Rapid Photothermal Synthesis of Polyurethane from Blocked Isocyanates

Abstract

Though it has been shown that the photothermal heating by pulsed lasers can provide localized heat to cure polymers at an enhanced rate without bulk temperature changes, such an approach has been unsuccessful at driving chemical transformations that require large increases in bulk temperature─such as the curing of blocked isocyanates. We show that photothermal heating using 1 W of continuous wave laser power directed toward a mixture of 6 wt % carbon black in a blocked isocyanate is sufficient to reach temperatures near 142 °C. Additionally, using both infrared and nuclear magnetic resonance spectroscopies, we demonstrate that this heat is sufficient to drive the deblocking of a trimer of hexamethylene diisocyanate blocked by methyl ethyl ketoxime.
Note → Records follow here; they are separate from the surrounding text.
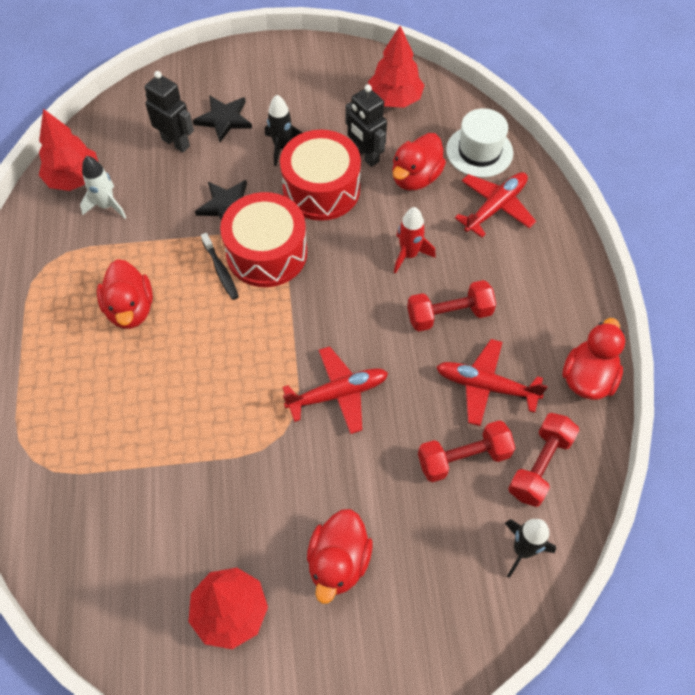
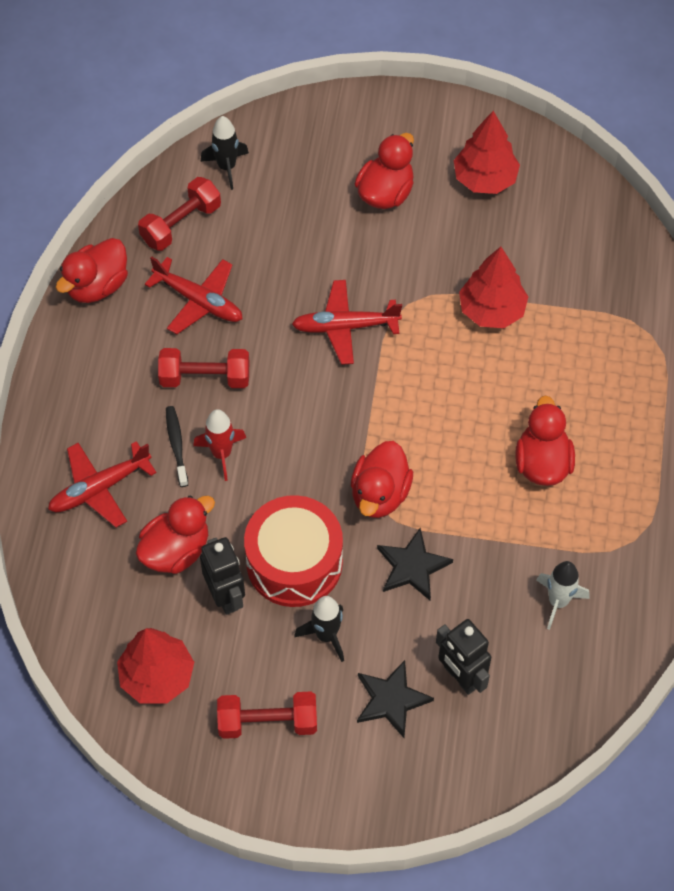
camera: 165 degrees left, 0 degrees up
(74, 178) = (596, 652): red tree -> red tree (491, 310)
(221, 271) = (436, 484): black toothbrush -> black toothbrush (176, 445)
(266, 253) = (380, 494): red drum -> red duck
(463, 458) = (247, 245): red dumbbell -> red dumbbell (268, 722)
(479, 151) = (83, 568): white hat -> none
We also show that 1 s of such heating produces the same degree of deblocking as 8 h in an oven held at 160 °C. Finally, we demonstrate that photothermal heating can also drive the formation of a urethane bond that is spectroscopically identical to that produced after oven heating at 160 °C for 1 h. This work shows that photothermal heating with carbon black and a CW laser can provide bulk heat necessary for high temperature reactions while maintaining the photothermally induced kinetic advantage of localized heat.